Sandy Mayle is a present-day writer and mom of three teenage boys, who has been kind enough to post her devotional writings in the public domain. She has a website at www.sandymayle.com where you can read more of her works.
MEYER, Frederick Brotherton
Frederick Brotherton Meyer (April 8, 1847 – March 28, 1929) was a Baptist pastor and evangelist in England.
Meyer was born in London. He attended Brighton College and graduated from London University in 1869. He studied theology at Regents Park Baptist College.
Meyer began pastoring churches in 1870. His first pastorate was at Pembroke Baptist Chapel in Liverpool. In 1872 he pastored Priory Street Baptist Church in York. While he was there he met the American evangelist Dwight L. Moody, whom he introduced to other churches in England. The two preachers became lifelong friends.
In 1895 Meyer went to Christ Church in Lambeth. At the time only 100 people attended the church, but within two years over 2,000 were regularly attending. He stayed there for fifteen years, and then began a traveling to preach at conferences and evangelistic services.

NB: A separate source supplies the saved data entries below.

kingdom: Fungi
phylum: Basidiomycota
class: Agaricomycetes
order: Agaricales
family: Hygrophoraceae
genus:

His evangelistic tours included South Africa and Asia. He also visited the United States and Canada several times.
He spent the last few years of his life working as a pastor in England's churches, but still made trips to North America, including one he made at age 80.
Meyer was part of the Higher Life movement and preached often at the Keswick Convention. He was known as a crusader against immorality. He preached against drunkenness and prostitution. He is said to have brought about the closing of hundreds of saloons and brothels.
Meyer wrote over 40 books, including Christian biographies and devotional commentaries on the Bible.
Andrew Murray was a South African minister and missionary around the turn of the 20th century. I have seen him referred to as "The Apostle of Abiding Love", and that was the hallmark of his vast ministry. He was born and raised in a then-remote area near the Cape of South Africa, received his formal and theological education in Scotland and Holland, then returned to his home to become a missionary and minister of the gospel of Jesus Christ. He and his wife, Emma, had nine children; their home was busy, and often filled with visitors. As a preacher, Murray drew large crowds and led many to Christ; in addition, he authored over 240 books. He was known as a man of prayer and deep devotion to God. Although his faith was tested by illness, his daughter wrote: "It was after the 'time of silence' [in sickness] when God came so near to father and he saw more clearly the meaning of a life of full surrender and simple faith. He began to show in all relationships that constant tenderness and unruffled lovingkindness and unselfish thought for others which increasingly characterized his life from that point. At the same time he lost nothing of his strength and determination."
He often prayed, "May not a single moment of my life be spent outside the light, love, and joy of God's presence and may not a moment without the entire surrender of my self as a vessel for Him to fill full of His Spirit and His love."